I was diagnosed with Prostate cancer as the result of a routine physical. The DRE did not reveal a concern but the blood tests over a number of years showed a rising PSA. Reading the many testimonies on this site and others has made me very grateful that I had developed the discipline of an annual physical exam with a full blood test including PSA screening. My PSA was 1.8 in 2005, 2.3 in 2006 2.8 in 2007 and between 3.1 and 3.4 since my last physical/ subsequent biopsy and diagnosis. My Gleason Score was 7 (3+4) on the first pathology report and then a second opinion gave me a score of 6 /(3+3). Of course my doctor didn't even mention prostate cancer to me until this last PSA and I while it would be easy to wish he had sent me for a biopsy a year earlier, the stories on this site make me thankful he was at least as aggressive as he was.
After a lot of research and input from others I have opted for Proton Radiation Therapy at Loma Linda University Medical Center. They have equivalent or better cure rates, with much lower incidence of side affects, to say nothing of the impact of the various surgeries themselves. There are several reasons I believe others do not opt for this treatment:
- They don't know about it, Proton Therapy is currently done at only five locations in America due to the cost of building the proton accelerator etc. which is over US$100 million
- They are referred by their doctor to a urologist, and of course urologists want to do surgery and we want to trust our doctors (many of whom are less than candid about their success rates)

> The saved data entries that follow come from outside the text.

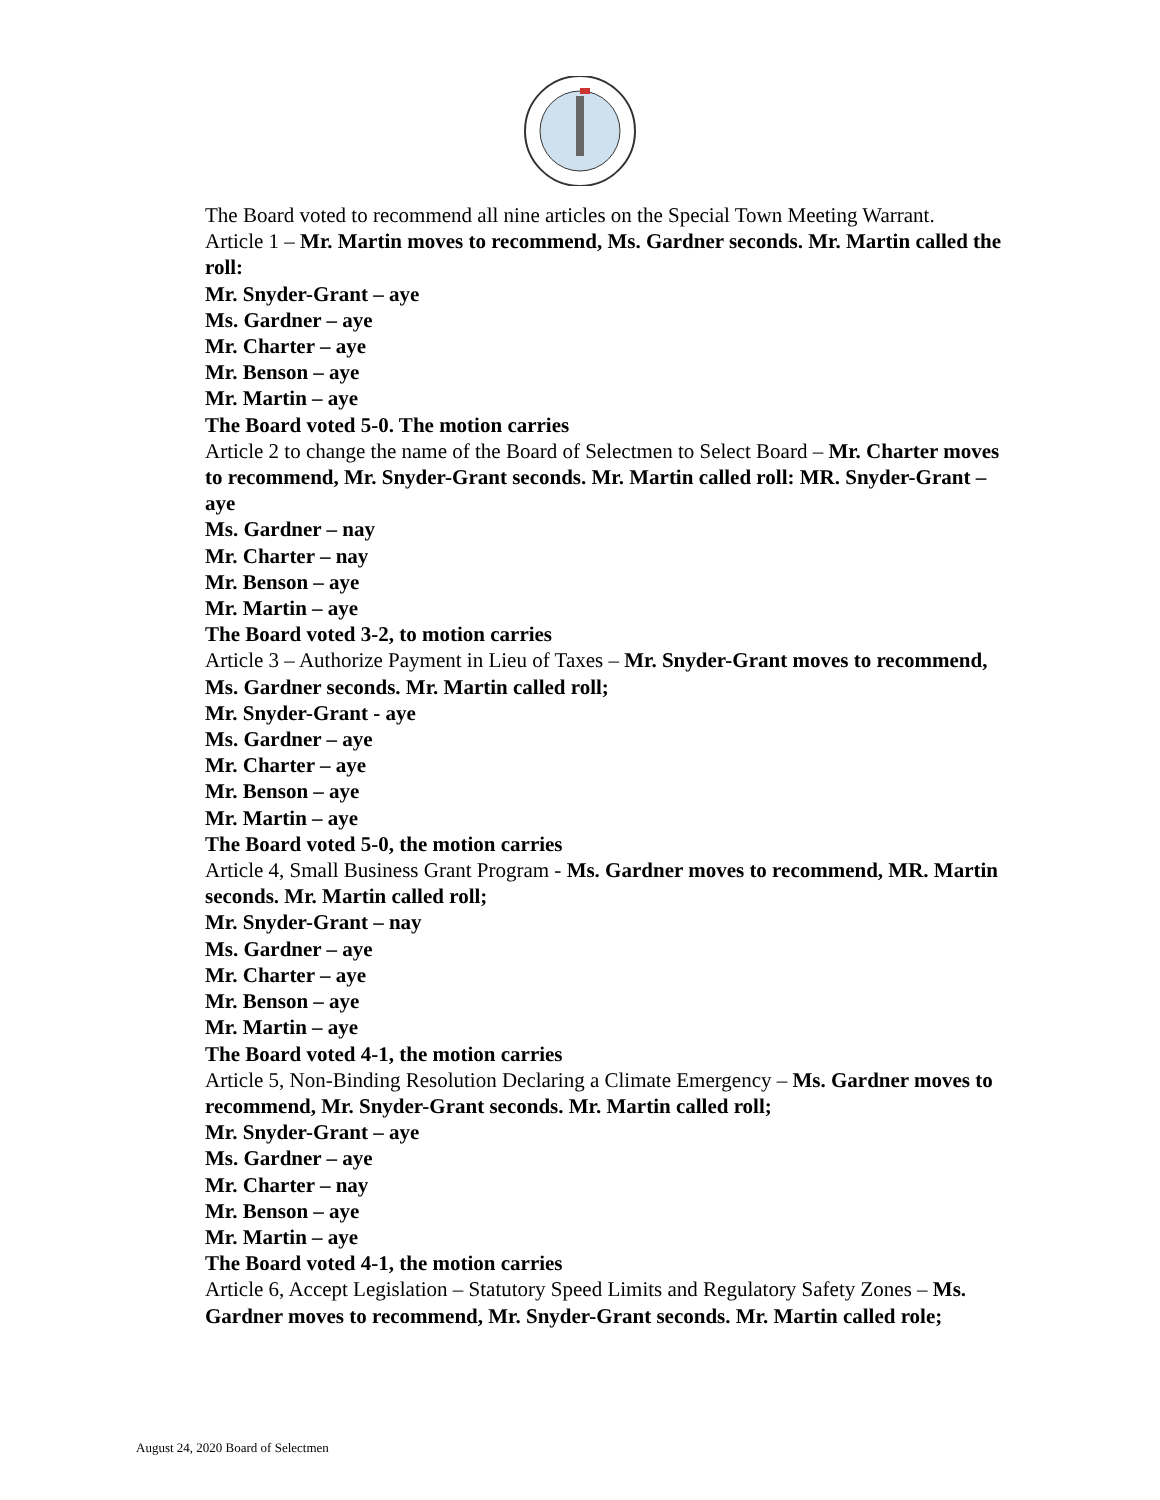The Board voted to recommend all nine articles on the Special Town Meeting Warrant.
Article 1 – Mr. Martin moves to recommend, Ms. Gardner seconds. Mr. Martin called the roll:
Mr. Snyder-Grant – aye
Ms. Gardner – aye
Mr. Charter – aye
Mr. Benson – aye
Mr. Martin – aye
The Board voted 5-0. The motion carries
Article 2 to change the name of the Board of Selectmen to Select Board – Mr. Charter moves to recommend, Mr. Snyder-Grant seconds. Mr. Martin called roll: MR. Snyder-Grant – aye
Ms. Gardner – nay
Mr. Charter – nay
Mr. Benson – aye
Mr. Martin – aye
The Board voted 3-2, to motion carries
Article 3 – Authorize Payment in Lieu of Taxes – Mr. Snyder-Grant moves to recommend, Ms. Gardner seconds. Mr. Martin called roll;
Mr. Snyder-Grant - aye
Ms. Gardner – aye
Mr. Charter – aye
Mr. Benson – aye
Mr. Martin – aye
The Board voted 5-0, the motion carries
Article 4, Small Business Grant Program - Ms. Gardner moves to recommend, MR. Martin seconds. Mr. Martin called roll;
Mr. Snyder-Grant – nay
Ms. Gardner – aye
Mr. Charter – aye
Mr. Benson – aye
Mr. Martin – aye
The Board voted 4-1, the motion carries
Article 5, Non-Binding Resolution Declaring a Climate Emergency – Ms. Gardner moves to recommend, Mr. Snyder-Grant seconds. Mr. Martin called roll;
Mr. Snyder-Grant – aye
Ms. Gardner – aye
Mr. Charter – nay
Mr. Benson – aye
Mr. Martin – aye
The Board voted 4-1, the motion carries
Article 6, Accept Legislation – Statutory Speed Limits and Regulatory Safety Zones – Ms. Gardner moves to recommend, Mr. Snyder-Grant seconds. Mr. Martin called role;
August 24, 2020 Board of Selectmen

- Proton Therapy is more expensive and not covered by all insurances though if the right process is pursued it is very difficult for them to decline you
- Proton Therapy is misunderstood to be like other radiation which it is not
- Patients cannot manage to be away from their homes for the required approximately 45 treatments which take 10 weeks to complete.
In any event, I began my treatments on January 8 2009 with no discernable effects so far, and very little discomfort.
Well I jumped back into life after my radiation at Loma Linda Medical Center in Loma Linda California. Ten weeks away was a long time. After 45 treatments it felt a little strange to have them simply say goodbye, with no further diagnosis or anything, but I had 4 more months to wait before my first blood test. Even though I was working and very busy it was always in the back of my mind. I felt more frequently tired at the end of the day,and I think that accounted for a decrease in libido. Another side affect was a persistent inability to have a normal bowel movement. Instead I had to go 5 our six times every morning before noon to clear out my system. I am already seeing improvement in that area.
Though I was working and very occupied the impending blood test was always in the back of my mind. My first test came back mid July and I was so excited to see that my PSA had droppped to 1.09. When I had my regular physical a month later I was curious and asked my doctor to add PSA to my regular blood tests, and it came back .08. So I am VERY pleased with these results. MY PSA IS FREE FALLING AND I DID NOT HAVE TO RISK THE SIDE EFFECTS OF SURGERY.
I am now two years since diagnosis. I have a falling PSA (now 0.60 ng/ml) , and no significant side effects.
I am very thankful to God and to the wonderful people at Loma Linda Medical Center.
By January of 2011 my PSA was back up. 1.8 in January, 1.1 in March after antibiotic treatment, 1.5 in August 2011, and back to 1.1 after more antibiotic treatment. 1.55 in March of 2012 and after my local urologist did a urine test which showed no bacterial infection he refused further antibiotic and that's where it now stands. My urologist says I would have to rise 2.0 from my nadir of .6 to have clinical recurrence.
If have seen a late spike in PSA to 1.8 and then waited 3 months and it was down to 1.01. My nadir had been .6 so who knows . . . maybe prostatitis?? Who knows, watching but not worried. Everything else works normal with mild side effects only.